此外,在邓友梅早期的一些小说中,亦能看到这个文化社会的零散形态。如《话说陶然亭》,尽管“四人帮”扭曲的权力形态控制了社会的方方面面,“把国民经济推到崩溃边缘”,但却仍有几处文化风俗存在的空间“应运而兴,发达得邪乎的所在。”[20]62这就是北京的公园。在这个空间里,人们的文化生活依然“作有规律的变换。”文中的四个老人,老管、“茶镜”“胡子”和“将军”都各自保留着某种文化身份,如老管是酿酒工程师,“茶镜”是京剧界的前辈,“胡子”是国画大师,而“将军”则时刻提醒着他们文化保留与传承的重要性。在“外生秩序”没有取得市民社会“内生秩序”的认同,甚至以强势的姿态剥夺了社会的文化风俗时,它确实永远不会消失,只是转变为更加潜隐的状态,为新型社会的正常形态提供参照。正如“将军”所说:“有积蓄力量的时间,就一定有使用力量的时间”,“还有些家底是在人们心里、脑里、手心里的。这一部分更宝贵,更难得,谁要有谁就把它看好吧。”[20]71另一篇小说《双猫图》中则描绘了一个“满清”遗民金竹轩。在他的身上仍保有过去某些为人处世的风俗习惯,但在新的时代,在大一统的国家话语下,却被视为某种落后思想,他“平日在一些人们眼中,就像摆在旧货摊犄角上的旧壶套,废物利用的价值都不大。
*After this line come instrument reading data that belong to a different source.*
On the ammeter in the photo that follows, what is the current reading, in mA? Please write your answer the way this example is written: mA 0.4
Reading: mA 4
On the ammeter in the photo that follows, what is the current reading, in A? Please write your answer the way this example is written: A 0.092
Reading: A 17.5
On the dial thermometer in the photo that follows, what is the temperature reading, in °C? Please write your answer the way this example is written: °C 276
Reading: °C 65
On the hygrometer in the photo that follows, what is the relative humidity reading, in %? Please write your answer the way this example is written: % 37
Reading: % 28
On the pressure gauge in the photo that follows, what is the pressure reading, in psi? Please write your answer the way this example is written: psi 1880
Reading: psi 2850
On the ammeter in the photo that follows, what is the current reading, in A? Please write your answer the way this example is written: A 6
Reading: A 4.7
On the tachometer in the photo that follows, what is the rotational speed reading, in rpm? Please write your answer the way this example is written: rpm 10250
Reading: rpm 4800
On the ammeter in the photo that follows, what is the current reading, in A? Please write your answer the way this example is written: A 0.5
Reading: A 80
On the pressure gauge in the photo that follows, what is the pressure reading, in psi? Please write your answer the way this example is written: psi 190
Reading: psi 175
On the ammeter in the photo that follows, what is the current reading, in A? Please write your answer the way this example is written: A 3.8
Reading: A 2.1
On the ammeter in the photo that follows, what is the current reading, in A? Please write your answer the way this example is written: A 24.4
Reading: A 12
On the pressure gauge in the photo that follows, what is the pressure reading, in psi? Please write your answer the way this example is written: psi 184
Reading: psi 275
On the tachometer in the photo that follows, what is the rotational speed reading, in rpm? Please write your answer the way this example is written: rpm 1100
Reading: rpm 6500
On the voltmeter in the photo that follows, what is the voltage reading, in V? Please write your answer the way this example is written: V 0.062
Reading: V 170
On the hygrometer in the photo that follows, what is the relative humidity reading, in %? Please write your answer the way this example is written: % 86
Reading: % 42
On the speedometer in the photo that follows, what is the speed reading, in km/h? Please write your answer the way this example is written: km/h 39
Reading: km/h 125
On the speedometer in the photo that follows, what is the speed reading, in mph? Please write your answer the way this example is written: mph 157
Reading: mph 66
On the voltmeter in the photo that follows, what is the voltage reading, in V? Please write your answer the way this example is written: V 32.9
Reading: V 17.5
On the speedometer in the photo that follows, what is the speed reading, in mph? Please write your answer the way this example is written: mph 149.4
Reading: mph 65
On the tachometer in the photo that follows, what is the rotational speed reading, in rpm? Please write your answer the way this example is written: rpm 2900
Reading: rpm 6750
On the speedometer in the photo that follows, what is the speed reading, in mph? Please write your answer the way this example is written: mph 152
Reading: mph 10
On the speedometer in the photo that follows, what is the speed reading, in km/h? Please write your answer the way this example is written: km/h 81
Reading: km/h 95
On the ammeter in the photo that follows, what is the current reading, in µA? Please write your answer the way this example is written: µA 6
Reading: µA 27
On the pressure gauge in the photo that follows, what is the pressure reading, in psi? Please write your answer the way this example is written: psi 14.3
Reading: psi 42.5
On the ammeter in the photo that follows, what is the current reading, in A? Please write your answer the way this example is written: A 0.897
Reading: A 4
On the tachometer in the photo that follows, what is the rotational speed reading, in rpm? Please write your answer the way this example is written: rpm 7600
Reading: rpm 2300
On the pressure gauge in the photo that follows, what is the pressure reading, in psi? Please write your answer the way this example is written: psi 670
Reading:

”[21]83可是他这套“乐天知命、本本分分”的生活习惯,并没有给社会带来危害,甚至还很有益于工作,因此科长康孝纯心想:“这人是有他一套没落阶级的生活习惯,待人处事也圆滑,可是对这么一个人,干吗要求他这么多呢?作为一个公务人员,他干得不是蛮称职吗!”[21]84道出了对某种习俗的认同心理。而这套生活方式,也使金竹轩避免了遭受混乱秩序戕害的命运,“粉碎‘四人帮’后康孝纯回家来,在楼门口看到金竹轩依然如故,既没显老,也没生病,很是意外。”[21]85如前所述,新型社会文化结构的“内生秩序”不仅能够自发形成独立稳定的道德标准、处世哲学、行为规则,协调着人们之间相互的社会关系,而且还能为人们提供一处免遭外部权力过分干涉的避风港。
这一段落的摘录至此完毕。